Eska staggered. Bile burned up her throat and she gagged. Her spear was torn from her hands. Her heels met a block of stone and she fell. The back of her head hit another hard angle as she landed, and pain encircled her skull.
She grimaced up and saw Shraeve standing over her, swords already returning to their sheaths. Eska tried to roll onto her hands and knees, but her wounded back cramped and the searing pain locked her in place. Shraeve picked up the barbed spear. She held it over Eska’s stomach. Drew it back in preparation for the final strike.
Then suddenly lifted her head, and turned it to one side, frowning. As if she caught some summons on the air. Eska could hear nothing. But Shraeve straightened, shook her head once. Eska tried to roll aside again, and this time she mastered her body’s protests. She began to move just as Shraeve, almost absently, punched the spear down.
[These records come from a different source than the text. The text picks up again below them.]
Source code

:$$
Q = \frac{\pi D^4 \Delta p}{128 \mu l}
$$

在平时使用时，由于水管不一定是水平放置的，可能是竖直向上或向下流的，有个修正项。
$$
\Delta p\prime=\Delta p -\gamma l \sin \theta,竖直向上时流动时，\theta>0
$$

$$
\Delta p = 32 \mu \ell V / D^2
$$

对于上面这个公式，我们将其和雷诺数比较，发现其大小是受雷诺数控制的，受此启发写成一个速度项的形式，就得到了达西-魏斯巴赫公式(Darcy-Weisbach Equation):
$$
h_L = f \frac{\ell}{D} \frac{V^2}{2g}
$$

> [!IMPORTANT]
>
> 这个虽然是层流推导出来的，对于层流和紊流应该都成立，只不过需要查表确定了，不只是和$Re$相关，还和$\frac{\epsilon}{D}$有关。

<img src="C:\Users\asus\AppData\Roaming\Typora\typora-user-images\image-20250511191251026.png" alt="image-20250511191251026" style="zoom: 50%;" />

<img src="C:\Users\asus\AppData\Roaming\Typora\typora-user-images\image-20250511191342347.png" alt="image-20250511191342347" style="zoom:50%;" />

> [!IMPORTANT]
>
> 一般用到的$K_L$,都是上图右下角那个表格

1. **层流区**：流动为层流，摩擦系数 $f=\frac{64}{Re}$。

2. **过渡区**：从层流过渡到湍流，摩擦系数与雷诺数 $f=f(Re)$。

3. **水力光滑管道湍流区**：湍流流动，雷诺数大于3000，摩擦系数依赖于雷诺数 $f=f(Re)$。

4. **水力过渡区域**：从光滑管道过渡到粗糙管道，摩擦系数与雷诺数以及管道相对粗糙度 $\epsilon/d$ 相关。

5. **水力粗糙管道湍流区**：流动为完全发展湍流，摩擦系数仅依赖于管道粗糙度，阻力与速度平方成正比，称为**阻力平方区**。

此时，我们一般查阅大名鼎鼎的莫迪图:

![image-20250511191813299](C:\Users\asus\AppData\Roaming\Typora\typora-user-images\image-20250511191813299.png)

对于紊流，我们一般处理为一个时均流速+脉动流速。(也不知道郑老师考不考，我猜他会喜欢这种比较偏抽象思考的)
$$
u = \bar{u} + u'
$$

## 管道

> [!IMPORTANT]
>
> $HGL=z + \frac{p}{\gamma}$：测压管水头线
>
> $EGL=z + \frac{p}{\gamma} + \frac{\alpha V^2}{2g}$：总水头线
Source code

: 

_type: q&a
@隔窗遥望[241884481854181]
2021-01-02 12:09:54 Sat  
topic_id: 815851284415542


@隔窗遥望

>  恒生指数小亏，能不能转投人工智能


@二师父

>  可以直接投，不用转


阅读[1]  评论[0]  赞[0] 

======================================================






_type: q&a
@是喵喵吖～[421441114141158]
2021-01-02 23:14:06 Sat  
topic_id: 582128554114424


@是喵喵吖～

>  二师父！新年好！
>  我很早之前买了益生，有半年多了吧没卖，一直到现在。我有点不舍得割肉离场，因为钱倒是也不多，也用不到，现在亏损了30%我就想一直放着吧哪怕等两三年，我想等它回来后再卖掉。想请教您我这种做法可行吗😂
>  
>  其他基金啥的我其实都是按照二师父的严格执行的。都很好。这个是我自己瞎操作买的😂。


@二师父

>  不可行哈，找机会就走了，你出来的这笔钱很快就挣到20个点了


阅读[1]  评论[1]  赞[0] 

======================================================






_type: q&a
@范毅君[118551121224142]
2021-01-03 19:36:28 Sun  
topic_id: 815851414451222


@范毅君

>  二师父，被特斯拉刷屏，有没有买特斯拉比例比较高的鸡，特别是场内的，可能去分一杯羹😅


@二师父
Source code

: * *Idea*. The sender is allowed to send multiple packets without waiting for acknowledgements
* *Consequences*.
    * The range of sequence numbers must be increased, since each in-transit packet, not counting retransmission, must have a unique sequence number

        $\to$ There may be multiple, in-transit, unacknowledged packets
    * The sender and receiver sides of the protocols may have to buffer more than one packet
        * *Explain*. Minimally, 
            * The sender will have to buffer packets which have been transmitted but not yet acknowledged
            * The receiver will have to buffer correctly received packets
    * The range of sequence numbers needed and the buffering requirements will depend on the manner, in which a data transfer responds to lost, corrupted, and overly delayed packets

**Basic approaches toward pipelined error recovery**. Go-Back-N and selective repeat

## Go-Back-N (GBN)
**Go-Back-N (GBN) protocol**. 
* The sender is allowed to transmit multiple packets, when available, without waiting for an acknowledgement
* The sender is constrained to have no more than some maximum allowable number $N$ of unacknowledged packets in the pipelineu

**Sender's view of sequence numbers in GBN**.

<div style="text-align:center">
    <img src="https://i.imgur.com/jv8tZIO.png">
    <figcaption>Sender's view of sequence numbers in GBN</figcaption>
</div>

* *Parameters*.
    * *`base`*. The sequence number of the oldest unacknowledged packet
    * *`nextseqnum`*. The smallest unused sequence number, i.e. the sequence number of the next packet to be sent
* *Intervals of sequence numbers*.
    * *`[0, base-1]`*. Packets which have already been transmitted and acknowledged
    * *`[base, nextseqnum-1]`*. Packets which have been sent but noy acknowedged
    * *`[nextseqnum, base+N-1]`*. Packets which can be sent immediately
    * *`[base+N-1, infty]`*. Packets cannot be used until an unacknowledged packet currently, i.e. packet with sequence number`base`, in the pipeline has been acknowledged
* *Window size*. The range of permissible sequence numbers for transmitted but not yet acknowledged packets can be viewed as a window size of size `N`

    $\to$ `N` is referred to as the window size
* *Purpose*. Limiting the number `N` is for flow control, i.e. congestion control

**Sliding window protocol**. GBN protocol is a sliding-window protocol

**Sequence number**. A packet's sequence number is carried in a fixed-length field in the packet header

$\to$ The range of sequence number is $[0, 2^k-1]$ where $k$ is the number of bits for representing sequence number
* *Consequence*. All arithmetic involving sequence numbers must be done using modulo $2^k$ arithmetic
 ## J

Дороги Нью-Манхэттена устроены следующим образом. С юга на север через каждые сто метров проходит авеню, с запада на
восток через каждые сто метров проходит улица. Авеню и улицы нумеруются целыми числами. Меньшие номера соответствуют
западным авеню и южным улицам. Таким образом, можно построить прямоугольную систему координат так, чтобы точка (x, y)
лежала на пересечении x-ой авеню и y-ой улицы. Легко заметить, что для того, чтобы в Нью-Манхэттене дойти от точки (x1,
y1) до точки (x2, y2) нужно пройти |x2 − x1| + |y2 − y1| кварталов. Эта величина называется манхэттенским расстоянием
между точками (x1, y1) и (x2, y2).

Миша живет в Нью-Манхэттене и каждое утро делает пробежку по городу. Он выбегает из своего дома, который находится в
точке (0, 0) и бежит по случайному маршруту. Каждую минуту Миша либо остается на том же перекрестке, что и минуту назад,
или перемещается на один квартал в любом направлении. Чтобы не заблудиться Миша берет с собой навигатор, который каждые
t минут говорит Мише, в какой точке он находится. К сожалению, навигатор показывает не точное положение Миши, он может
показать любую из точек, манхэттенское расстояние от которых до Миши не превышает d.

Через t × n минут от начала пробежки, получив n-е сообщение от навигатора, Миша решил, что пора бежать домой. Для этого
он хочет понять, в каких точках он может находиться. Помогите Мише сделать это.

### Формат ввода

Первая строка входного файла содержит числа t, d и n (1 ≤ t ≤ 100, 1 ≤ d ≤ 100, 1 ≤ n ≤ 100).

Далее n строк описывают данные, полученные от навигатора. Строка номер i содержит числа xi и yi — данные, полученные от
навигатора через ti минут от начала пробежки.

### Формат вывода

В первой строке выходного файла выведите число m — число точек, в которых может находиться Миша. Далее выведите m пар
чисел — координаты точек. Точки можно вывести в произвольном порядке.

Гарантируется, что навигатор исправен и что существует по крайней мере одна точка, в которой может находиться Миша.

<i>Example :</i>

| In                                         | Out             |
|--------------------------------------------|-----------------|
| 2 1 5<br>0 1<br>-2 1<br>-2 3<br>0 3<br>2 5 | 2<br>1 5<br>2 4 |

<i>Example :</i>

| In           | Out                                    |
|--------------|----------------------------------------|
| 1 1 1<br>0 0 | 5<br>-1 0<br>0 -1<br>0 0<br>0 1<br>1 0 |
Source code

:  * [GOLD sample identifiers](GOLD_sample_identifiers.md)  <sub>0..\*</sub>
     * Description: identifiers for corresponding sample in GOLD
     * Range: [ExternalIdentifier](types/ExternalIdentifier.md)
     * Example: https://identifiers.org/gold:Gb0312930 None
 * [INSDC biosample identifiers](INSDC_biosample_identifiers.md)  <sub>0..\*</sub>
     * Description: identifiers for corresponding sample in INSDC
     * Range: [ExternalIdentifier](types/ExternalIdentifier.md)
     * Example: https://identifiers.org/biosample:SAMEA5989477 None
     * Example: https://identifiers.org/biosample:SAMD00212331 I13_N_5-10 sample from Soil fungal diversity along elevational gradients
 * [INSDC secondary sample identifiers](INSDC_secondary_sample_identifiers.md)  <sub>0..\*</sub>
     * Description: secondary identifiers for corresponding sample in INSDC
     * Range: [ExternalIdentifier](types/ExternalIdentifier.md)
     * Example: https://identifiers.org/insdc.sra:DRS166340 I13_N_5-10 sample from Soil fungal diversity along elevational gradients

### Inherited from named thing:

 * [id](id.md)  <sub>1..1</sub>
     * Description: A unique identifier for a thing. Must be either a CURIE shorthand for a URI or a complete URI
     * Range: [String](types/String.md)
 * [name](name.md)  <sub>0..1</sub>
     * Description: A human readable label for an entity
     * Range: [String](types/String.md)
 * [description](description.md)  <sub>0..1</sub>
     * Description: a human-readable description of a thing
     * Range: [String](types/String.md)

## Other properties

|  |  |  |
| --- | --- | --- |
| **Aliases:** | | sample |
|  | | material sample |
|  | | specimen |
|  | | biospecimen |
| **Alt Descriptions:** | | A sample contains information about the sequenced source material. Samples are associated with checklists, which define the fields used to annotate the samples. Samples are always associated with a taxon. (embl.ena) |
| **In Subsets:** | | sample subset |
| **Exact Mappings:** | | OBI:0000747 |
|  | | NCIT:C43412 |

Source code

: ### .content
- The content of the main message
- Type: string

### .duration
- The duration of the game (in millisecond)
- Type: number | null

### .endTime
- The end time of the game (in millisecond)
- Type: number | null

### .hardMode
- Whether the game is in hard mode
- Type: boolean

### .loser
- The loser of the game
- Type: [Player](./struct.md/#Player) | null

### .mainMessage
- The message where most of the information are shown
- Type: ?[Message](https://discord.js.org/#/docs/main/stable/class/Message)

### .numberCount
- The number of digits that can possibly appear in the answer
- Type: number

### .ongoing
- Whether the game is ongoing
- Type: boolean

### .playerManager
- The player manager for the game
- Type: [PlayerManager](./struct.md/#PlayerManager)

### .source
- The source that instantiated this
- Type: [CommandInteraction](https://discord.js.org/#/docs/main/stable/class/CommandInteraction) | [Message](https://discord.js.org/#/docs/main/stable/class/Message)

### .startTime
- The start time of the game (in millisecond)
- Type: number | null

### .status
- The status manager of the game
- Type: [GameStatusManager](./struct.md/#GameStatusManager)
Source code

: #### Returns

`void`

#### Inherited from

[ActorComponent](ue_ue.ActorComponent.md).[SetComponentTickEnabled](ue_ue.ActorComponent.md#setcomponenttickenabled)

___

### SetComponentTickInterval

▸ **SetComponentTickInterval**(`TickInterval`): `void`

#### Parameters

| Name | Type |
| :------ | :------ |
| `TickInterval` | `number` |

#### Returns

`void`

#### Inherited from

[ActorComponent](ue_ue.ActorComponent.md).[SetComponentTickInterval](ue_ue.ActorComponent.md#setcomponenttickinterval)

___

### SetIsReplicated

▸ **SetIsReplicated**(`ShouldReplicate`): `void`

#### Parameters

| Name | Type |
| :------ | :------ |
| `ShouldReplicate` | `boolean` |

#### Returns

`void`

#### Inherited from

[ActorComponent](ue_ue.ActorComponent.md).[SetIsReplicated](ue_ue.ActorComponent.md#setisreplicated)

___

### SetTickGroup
It went through Eska’s side. She heard its point grating on the stones beneath her, felt her blood following it. She gasped and took hold of the spear’s shaft with one hand. Through eyes almost shut by pain, she saw Shraeve turning away, running back towards the centre of Kan Avor.
IX
They crawled through the wreckage of Kan Avor like cautious rats picking over the carcass of a whale. Were it not for K’rina, it would have been easy to lose track of where they were and where they were heading. Every time taller walls or buildings closed about them, Orisian lost all sense of direction. K’rina knew, though. Always and instinctively. She would have scrambled recklessly and eagerly, as fast as she could go, through the ruins if they had let her.
It fell to Orisian to restrain her, for Taim and Varryn spent their entire concentration upon scouring the way ahead for any hint of danger. There was little. One man-a warrior from one of the Black Road Bloods-they found trying to light a fire with a pathetic pile of damp sticks. Varryn killed him quietly. Other than that, the only movement they detected was distant.
Orisian was struggling with a mounting pain inside his head: not in the bone but deep, in the place where his thoughts dwelled. It came and went, but each time it retreated it returned stronger and sharper. There was whispering as well, but that he was becoming accustomed to. The competing tasks of preventing K’rina from rushing on ahead and traversing the derelict terrain safely and quietly himself were demanding enough to keep him from slipping entirely into the diffuse besieging despair and anger he felt all about him.
He had the strange sense that they were falling, not advancing. Some great pit was drawing them into itself. Yet of all the feelings clamouring for his attention, fear was the least of them. He had somehow moved beyond the reach of that particular assailant. Perhaps he was simply too tired, in all possible ways, to succumb. The utter desolation of Kan Avor, the physical and mental destitution of those they had found alive here, the weight of the dead upon the city: all of this seemed to be murmuring to him that it was too late. Whatever happened, a wound had been delivered to the world that could never be quite healed. Too much had been broken for it ever to be restored to its former state.
Still he went on. And if he detected an increasingly wild edge to Varryn’s movement and gaze, he chose to ignore it. If he thought he saw Taim’s shoulders sinking gradually lower, and a grim, sombre intensity taking hold of the warrior, he said nothing. Kan Avor had them all in its grip, and it could only be endured, not escaped.
K’rina led them, in the bleak afternoon light, to a street over which the greatest of Kan Avor’s surviving edifices loomed. It might have been a palace in the lost days of the Gyre Blood’s dominion. It had the stubs of towers still adorning its upper reaches, and faded carvings in its stonework. Blank and empty windows looked out from high in its walls over the grey ruins.